#### [Job]
Look through the records below and copy each line that includes the word "output".

#### [Provided data]
════════════════

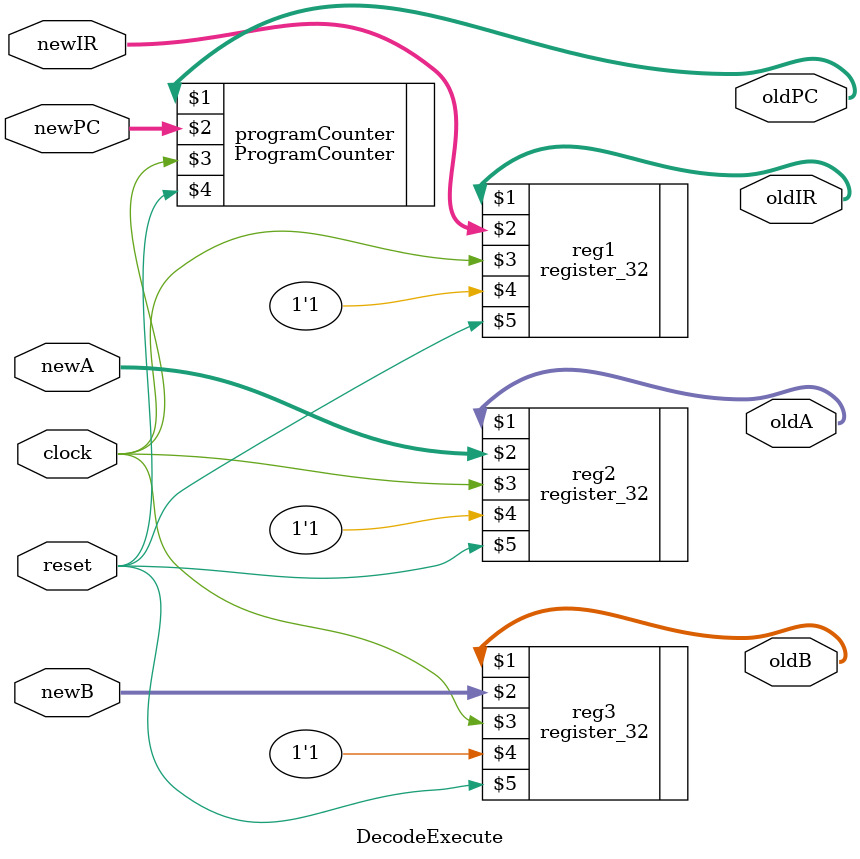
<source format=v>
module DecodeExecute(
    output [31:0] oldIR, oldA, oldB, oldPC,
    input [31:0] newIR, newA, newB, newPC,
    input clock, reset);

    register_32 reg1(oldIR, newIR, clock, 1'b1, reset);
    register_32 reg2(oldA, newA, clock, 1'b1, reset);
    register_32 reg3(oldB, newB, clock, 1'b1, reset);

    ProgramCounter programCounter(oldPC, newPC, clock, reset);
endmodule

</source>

════════════════

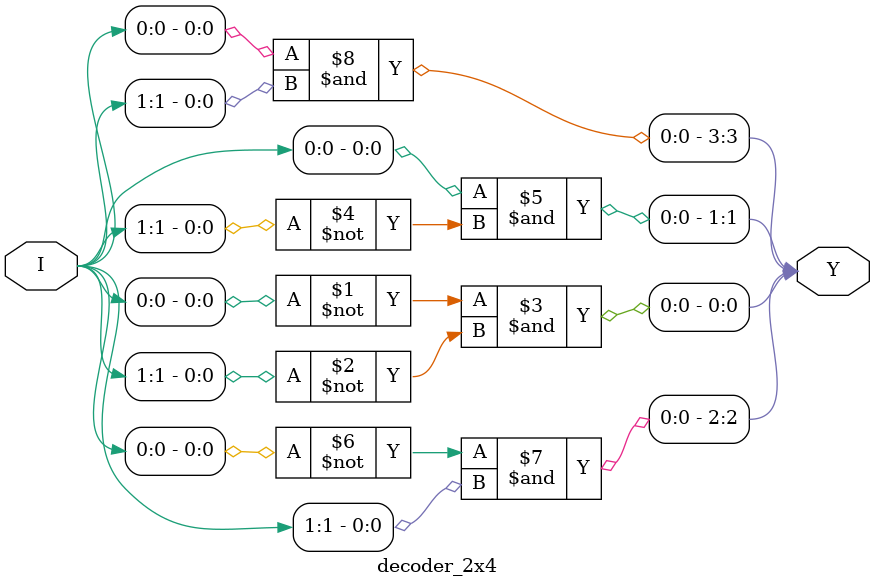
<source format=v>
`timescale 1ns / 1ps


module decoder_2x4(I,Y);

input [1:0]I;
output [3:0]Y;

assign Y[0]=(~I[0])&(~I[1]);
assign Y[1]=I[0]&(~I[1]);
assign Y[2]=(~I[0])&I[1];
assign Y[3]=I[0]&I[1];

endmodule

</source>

════════════════

#### [Solution to the exercise]
    output [31:0] oldIR, oldA, oldB, oldPC,
output [3:0]Y;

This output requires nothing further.